The overarching theme of this year’s Symposium, entitled Canada in the World: Where are we now?, is an examination of Canada’s global position following the 2017 release of the nation’s new defence policy, Strong, Secure, Engaged. Suggested (but by no means exhaustive) presentation/panel topics may include: future threats, challenges and opportunities; Canada and alliances; peace operations in an unstable and dangerous world – back to the future or a new approach?; the institution of defence – defence industry and procurement; defence personnel – policies for millennials and beyond; emerging operational environments – cyber, space and terrorism/radicalization; Canadian military campaigns and operations – past and present; the north and NORAD; the UN and NATO. 

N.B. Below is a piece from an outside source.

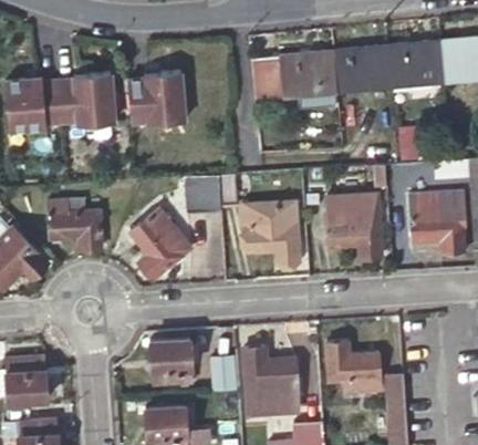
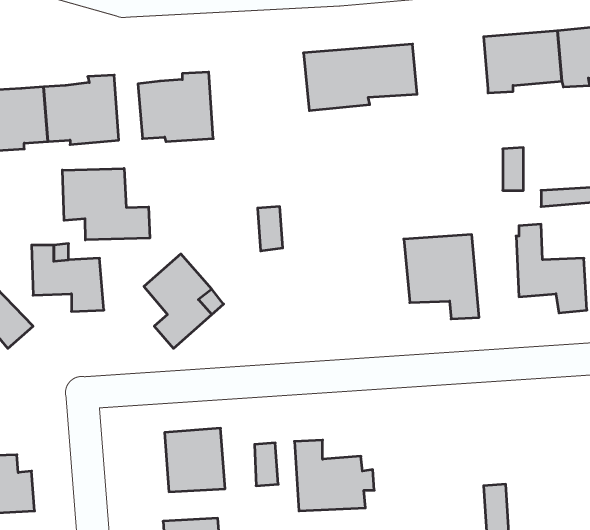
building: [333,45,389,93] -> none
building: none -> [62,168,150,240]
building: [184,174,219,214] -> none
building: [245,199,300,261] -> none
building: [324,343,381,394] -> none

Cash prizes of $1,000, $500 and $250 will be presented to the top three presenters. The top three presenters will also be given the opportunity to work with the CDA Institute Director of Research and Senior Editor to develop their work for publication as Vimy Papers. If the papers are accepted for publication, they will receive an additional honorarium of $1,500 each. A further prize of $750, the Colonel Peter Hunter Award, will be presented by the Royal Canadian Military Institute (RCMI). The recipient of this award will also be offered the opportunity to develop the paper into an RCMI publication. 

New to this year’s Symposium is a skills development workshop to be held the Sunday afternoon (30 September) that will offer attendees advice on networking for non-academic jobs, as well as oral presentation skills; it will also afford an additional opportunity to network with colleagues. 

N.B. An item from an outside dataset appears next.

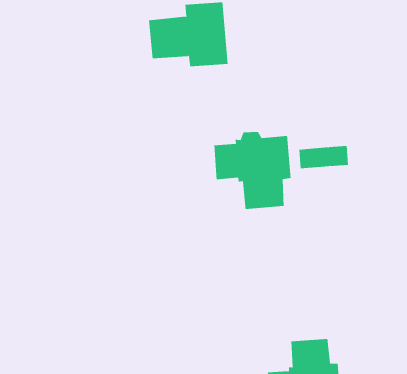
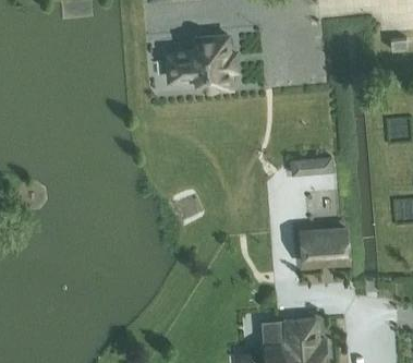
building: [214,131,291,210] -> none
building: none -> [301,228,347,264]

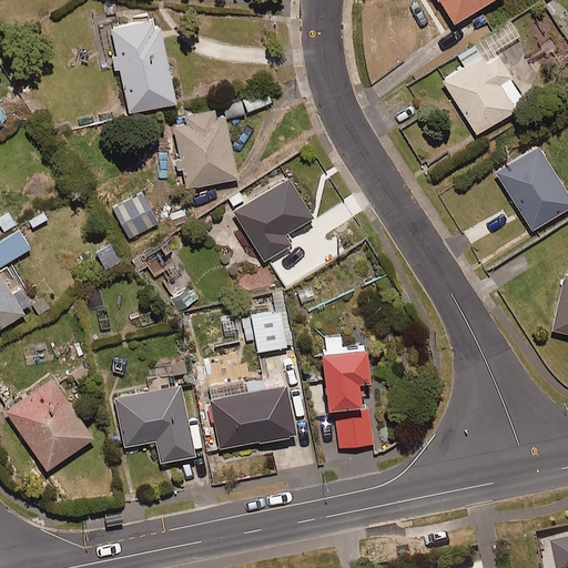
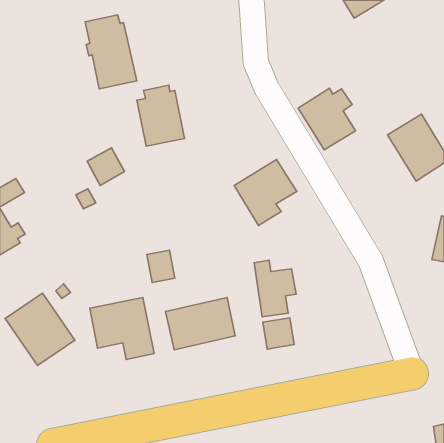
building: [442,58,515,136] -> [298,88,355,150]
building: [232,180,312,264] -> [234,159,297,226]
building: [253,311,288,352] -> [147,250,175,282]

Abstracts of proposed presentations (200-400 words) from Master’s and Doctoral students, including recent graduates (i.e., those who received or will receive their degree in 2018), in the realm of security and defence will be accepted until 3 September 2018. Proposals for complete panels (with 3 panelists, less a moderator) will also be entertained. Between 15 and 20 proposals will be accepted for presentation at the Symposium. Abstracts must clearly demonstrate how the proposed topic relates to Canada AND its security and defence interests broadly interpreted; those that fail to do so may not be accepted. Please send all presentation abstracts with your institutional affiliation and contact information by email to Marta Skowerska.   

Applicants will be notified of the result of their submission within 5 business days, but likely sooner. The final draft of complete presentation papers (maximum 4,000 words), including final PowerPoint presentations if applicable, must be submitted no later than 21 September 2018 

Applicants are strongly encouraged to submit their abstracts as soon as practicable in order to qualify for a limited number of travel grants (amount to be determined, but $500 minimum) that will be awarded on a first-come, first-served basis.  Applicants are asked to indicate, as part of the abstract submission, whether travel assistance is required and from where the travel will begin. Consequently, ‘the early bird has a better chance of getting the worm’. 

Presenters are responsible for their own travel and accommodations; however, block booking will be made available at a Kingston hotel at a later date. More information regarding accommodations will be provided soon.   

Please ensure as wide a distribution as possible of this CFP.